- [EXERCISE A]
According to the excerpt on Sword & Sorcery, why might readers and editors not have realized that they were reading Sword & Sorcery when they read Jack Vance's Dying Earth stories?
- [EXERCISE B]
From the excerpt on Sword & Sorcery, quote the passage starting at "The Dying Earth Series" and ending at "Shea ‘s A Quest for Simbilis (1974).".
- [EXERCISE C]
In the excerpt on Sword & Sorcery, who wrote the authorized sequel to The Dying Earth, and what is its title?
#### EXTRACT
The Scandinavian Series
The Broken Sword (1954)
Hrolf Kraki’s Saga (1973)
The Merman’s Children (1979)
The Demon of Scattery with Mildred Broxon Downey (1979)
The War of the Gods (1997)
Another writer who braved the cold waters for Fantasy in the 1950s was Jack Vance, who took a leaf from Clark Ashton Smith’s weird book and created a futuristically bizarre Fantasy world called The Dying Earth. This series of stories was enough like Science Fiction that readers and editors may not have known they were reading Sword & Sorcery. As the Fantasy revival came in the 1970s, Vance’s stories became more openly fantastic. He continued the series with new tales about Cugel the Clever, an anti-hero rogue with a sardonic Clark Ashton Smith flavor. Michael Shea wrote an authorized sequel to The Dying Earth called A Quest for Simbilis (1974).
The Dying Earth Series
The Dying Earth (1950)
The Eyes of the Overworld (1966)
Cugel’s Saga (1983)
Rhialto the Marvellous (1984)
Michael Shea ‘s A Quest for Simbilis (1974).
After Fritz Leiber, the next most important author who saved Sword & Sorcery, was L. Sprague de Camp, one of Campbell’s stable of SF masters. Writing Sword & Sorcery tales in the early 1950s, set in the imaginary world of Pusad, he was the logical choice as editor and collaborator for the collected Conan stories at Gnome Press. Finishing incomplete manuscripts, converting some non-Fantasy stories (and later writing entirely new ones alongside collaborators, Lin Carter and Bjorn Nyberg) he helped to shape what would become the Conan Saga as we know it today. And though these hard covers did not change the world, they were later the basis for the Lancer paperbacks that would explode in the late 1960s.
Pusad Series
The Tritonian Ring (1951) (Two Complete Science Adventure, Winter 1951)
“The Eye of Tandyla” (Fantastic Adventures, May 1951)
“The Owl and the Ape” (Imagination Stories of Science and Fantasy, November 1951)
“The Hungry Hercynian” (Universe Science Fiction, December 1953)
“The Stronger Spell” (Fantasy Fiction, November 1953)
“Ka the Appalling” (Fantastic Universe, August 1958)
“The Rug and the Bull” by L. Sprague de Camp Flashing Swords #2 (1974)
“The Stone of the Witch-Queen” by L. Sprague de Camp Weirdbook, Fall 1977
De Camp did one other favor for Sword & Sorcery. He published the first anthologies with Swords & Sorcery (1963), The Spell of Seven (1965), The Fantastic Swordsmen (1967) and Warlocks and Warriors (1970). These books were soon followed by other anthologies by Hans Stefan Santesson, Lin Carter and Robert Hoskins which brought new as well as classic S&S back into the spotlight. Without these books many fans would never have known about characters like Brak the Barbarian, Dilvish the Damned or Elric of Melnibone. By 1967 Sword & Sorcery was safe from extinction. The boom was on in Fantasy with The Lord of the Rings a hit in America, Lancer
pumping out purple-edged paperbacks, The Ballantine Fantasy Series, a popular Conan the Barbarian comic at Marvel, and many, many more imitations and innovations to follow. Love it or hate it, Sword & Sorcery was here to stay, thanks largely to the work of Clifford Ball, Henry Kuttner, Norvell W. Page, Fritz Leiber, Poul Anderson, Jack Vance and L. Sprague de Camp. When Lin Carter edited the Flashing Swords books he introduced S.A.G.A. (The Swordmen and Sorcerers Guild of America) with the roll call including all of these men who were still living, to the rest he dedicated each volume. They kept the fire burning for others like Roger Zelazny, John Jakes, Michael Moorcock and a host others to take up the torch. We thank them all.
########
#### SOURCE DATA
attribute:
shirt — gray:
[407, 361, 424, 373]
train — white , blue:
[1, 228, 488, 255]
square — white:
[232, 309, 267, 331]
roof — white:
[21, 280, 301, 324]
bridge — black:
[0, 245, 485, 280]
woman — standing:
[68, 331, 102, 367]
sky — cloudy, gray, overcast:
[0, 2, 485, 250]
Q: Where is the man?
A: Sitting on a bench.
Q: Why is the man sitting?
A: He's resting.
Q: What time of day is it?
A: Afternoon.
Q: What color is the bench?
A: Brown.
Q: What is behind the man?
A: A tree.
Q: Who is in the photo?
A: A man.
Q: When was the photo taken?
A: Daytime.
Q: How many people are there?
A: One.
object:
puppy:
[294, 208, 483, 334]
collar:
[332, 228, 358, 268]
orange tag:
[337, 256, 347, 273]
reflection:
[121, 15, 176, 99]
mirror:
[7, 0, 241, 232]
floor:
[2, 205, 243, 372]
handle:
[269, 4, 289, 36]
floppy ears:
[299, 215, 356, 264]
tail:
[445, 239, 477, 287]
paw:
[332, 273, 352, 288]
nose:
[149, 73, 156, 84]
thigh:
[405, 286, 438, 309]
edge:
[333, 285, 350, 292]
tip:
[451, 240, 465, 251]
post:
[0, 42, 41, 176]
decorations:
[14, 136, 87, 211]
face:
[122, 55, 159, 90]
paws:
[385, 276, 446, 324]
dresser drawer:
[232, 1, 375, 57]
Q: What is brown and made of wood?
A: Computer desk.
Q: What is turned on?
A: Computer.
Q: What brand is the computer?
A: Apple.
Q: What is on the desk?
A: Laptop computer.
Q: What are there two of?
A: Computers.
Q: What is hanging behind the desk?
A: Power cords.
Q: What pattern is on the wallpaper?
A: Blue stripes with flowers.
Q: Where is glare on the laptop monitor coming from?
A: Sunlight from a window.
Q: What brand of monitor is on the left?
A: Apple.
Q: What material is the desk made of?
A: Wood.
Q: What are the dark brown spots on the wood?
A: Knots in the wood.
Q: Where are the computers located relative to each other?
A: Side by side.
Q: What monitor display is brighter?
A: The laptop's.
########
- [TASK RESULT A]
The series was close enough to Science Fiction that readers and editors may not have recognized it as Sword & Sorcery.

- [TASK RESULT B]
The Dying Earth Series
The Dying Earth (1950)
The Eyes of the Overworld (1966)
Cugel’s Saga (1983)
Rhialto the Marvellous (1984)
Michael Shea ‘s A Quest for Simbilis (1974).

- [TASK RESULT C]
Michael Shea wrote the authorized sequel, titled A Quest for Simbilis (1974).